An official with South Korea's Joint Chiefs of Staff said Saturday the South's military is ready to respond to any possible provocation.  He said the drills will not be carried out Saturday because of bad weather.  But he said they will be conducted by Tuesday.

The official Korean Central News Agency  quoted the North's military Friday as saying that if the drills are held, the "intensity and range" of its firepower will be more serious than when it shelled Yeonpyeong Island last month.  Four people were killed in that attack.

The governor of the U.S. state of New Mexico, Bill Richardson, described the situation while visiting Pyongyang Friday as a "tinderbox."  The veteran negotiator and former ambassador to the United Nations told CNN in a telephone interview that he urged North Korea to exercise extreme restraint.  He said he appealed to the North to allow the South to go ahead with military exercises.

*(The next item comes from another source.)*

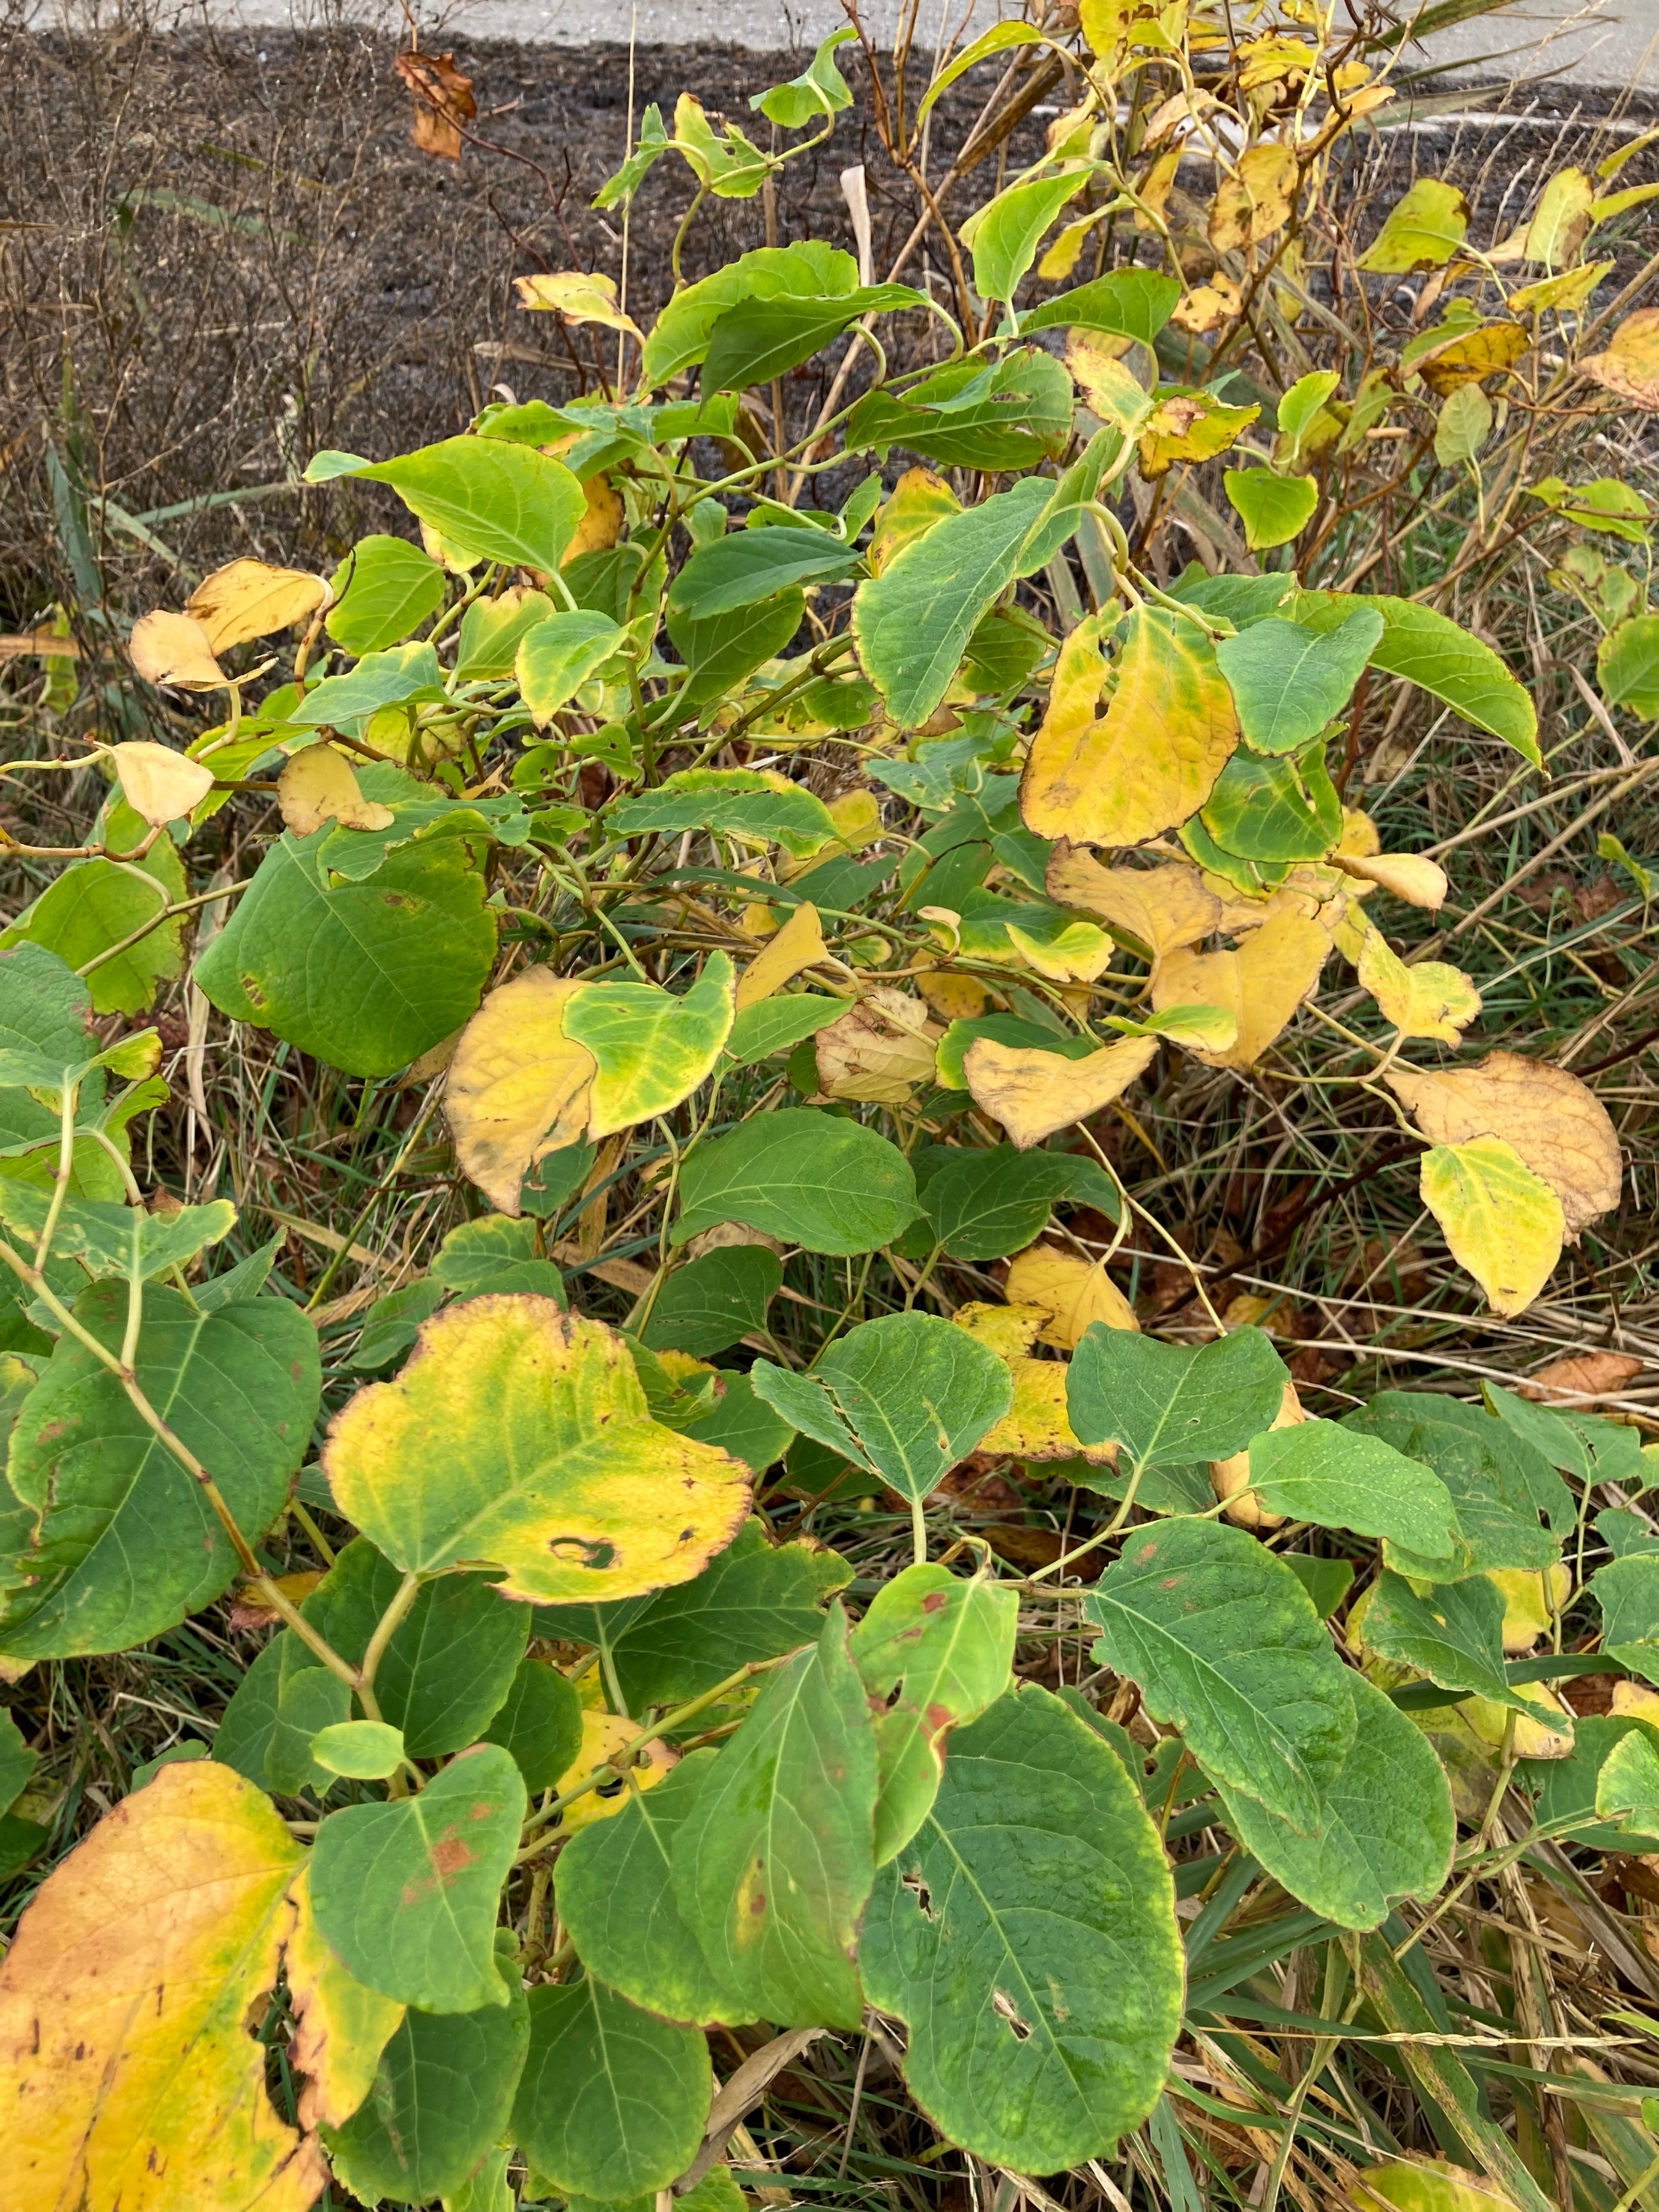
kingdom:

Richardson is in North Korea on a private mission to try to ease tensions on the Korean peninsula.

A U.S. State Department spokesman, P.J. Crowley, said Friday that there would be no justification for North Korea to take military action.  He also said the United States is concerned about the situation and "trusts" that South Korea "will be very cautious" in what it does.

In Moscow, Russia summoned the South Korean and U.S. ambassadors to express "extreme concern" about the planned live-fire drills.  During the meeting, Russian Deputy Foreign Minister Alexei Borodavkin urged South Korea and the United States to refrain from the drills to prevent an escalation of tensions on the Korean Peninsula.

U.N. Secretary General Ban Ki-moon urged North Korea to show restraint and called on both Koreas to reduce tensions on the peninsula.

On Thursday, a top U.S. general, Vice Chairman of the U.S. Joint Chiefs of Staff General James Cartwright, said  there is concern in Washington of a possible "chain reaction" on the Korean peninsula if North Korea responds aggressively to the South's new exercises.